Your task
Reproduce the text of the records below, substituting "Comprar" for "Adicionar" and keeping every other line unchanged. Omit the pictures from your answer.
= = = =
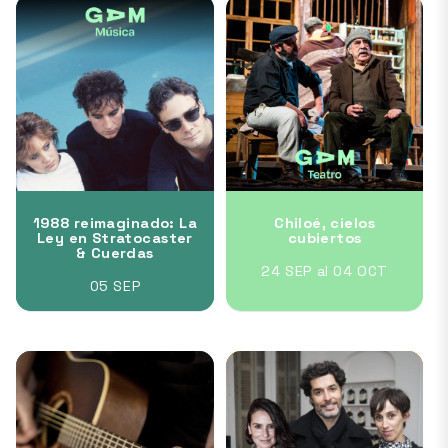
1988 reimaginado: La
Chiloé, cielos
Ley en Stratocaster
cubiertos
& Cuerdas
24 SEP al 04 OCT
05 SEP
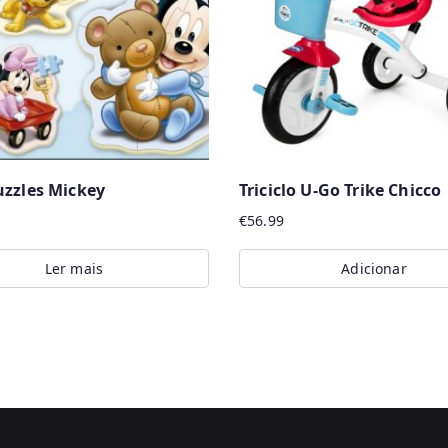
uzzles Mickey
Triciclo U-Go Trike Chicco
€
56.99
Ler mais
Adicionar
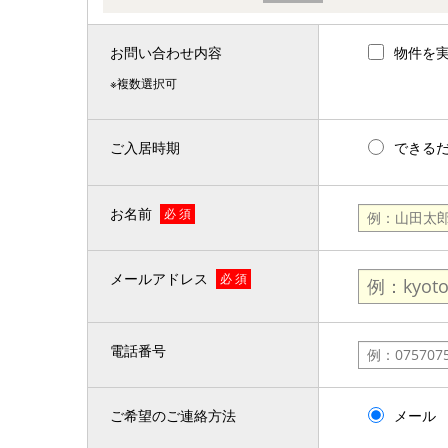
お問い合わせ内容
物件を
※複数選択可
ご入居時期
できる
お名前
必 須
メールアドレス
必 須
電話番号
ご希望のご連絡方法
メール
= = = =
Solution for this exercise
1988 reimaginado: La
Chiloé, cielos
Ley en Stratocaster
cubiertos
& Cuerdas
24 SEP al 04 OCT
05 SEP
uzzles Mickey
Triciclo U-Go Trike Chicco
€
56.99
Ler mais
Comprar
お問い合わせ内容
物件を
※複数選択可
ご入居時期
できる
お名前
必 須
メールアドレス
必 須
電話番号
ご希望のご連絡方法
メール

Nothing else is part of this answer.